Re: caching

Alexsander Totic (atotic@ncsa.uiuc.edu)
Fri, 18 Feb 1994 01:19:22 -0600 (CST)

From: atotic@ncsa.uiuc.edu (Alexsander Totic)
Message-Id: <9402180719.AA11617@void.ncsa.uiuc.edu>
Subject: Re: caching
To: uri@bunyip.com
Date: Fri, 18 Feb 1994 01:19:22 -0600 (CST)

Prompted by recent postings, here are some of my
thoughts on caching. This is a perspective of a WWW browser user.

There seem to be two distinct modes of information retreival going on:

1) Searching.

Here the user starts with metainformation, and proceeds to look for
that piece which best satisfies his needs.

/ URC\ /URL+format\
Search->| URC |->user picks->URN->|URL+format|->user/client picks 1->doc
\ URC/ \URL+format/

In this scenarion, it makes sense to allow the user to make a choice,
since he is looking at information with a particular purpose in mind.

> REQUEST
Transcribe the part of the caching post that begins at "1) Searching." and stops after "purpose in mind.".

> GIVEN DATA

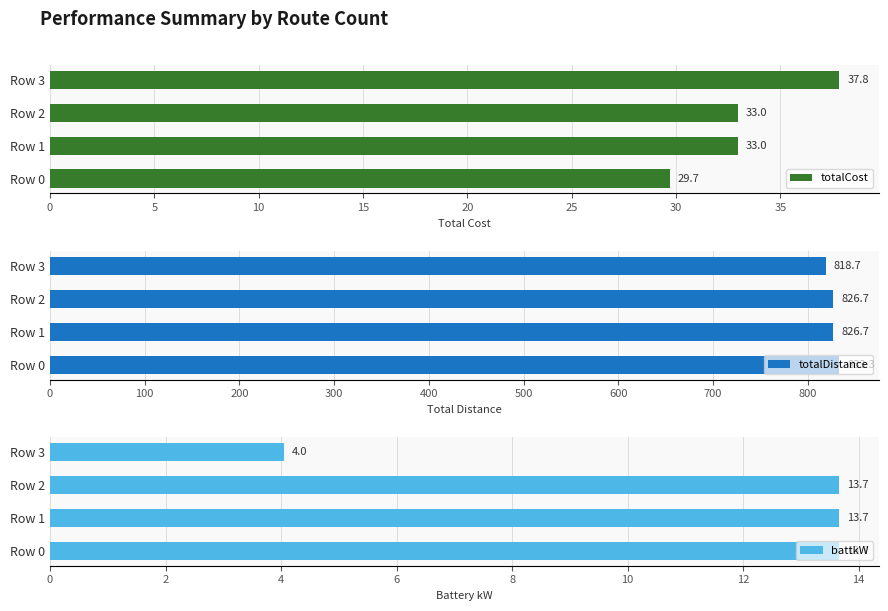

What value does the totalCost series have at Row 3?

37.8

> ANSWER BOX
1) Searching.

Here the user starts with metainformation, and proceeds to look for
that piece which best satisfies his needs.

/ URC\ /URL+format\
Search->| URC |->user picks->URN->|URL+format|->user/client picks 1->doc
\ URC/ \URL+format/

In this scenarion, it makes sense to allow the user to make a choice,
since he is looking at information with a particular purpose in mind.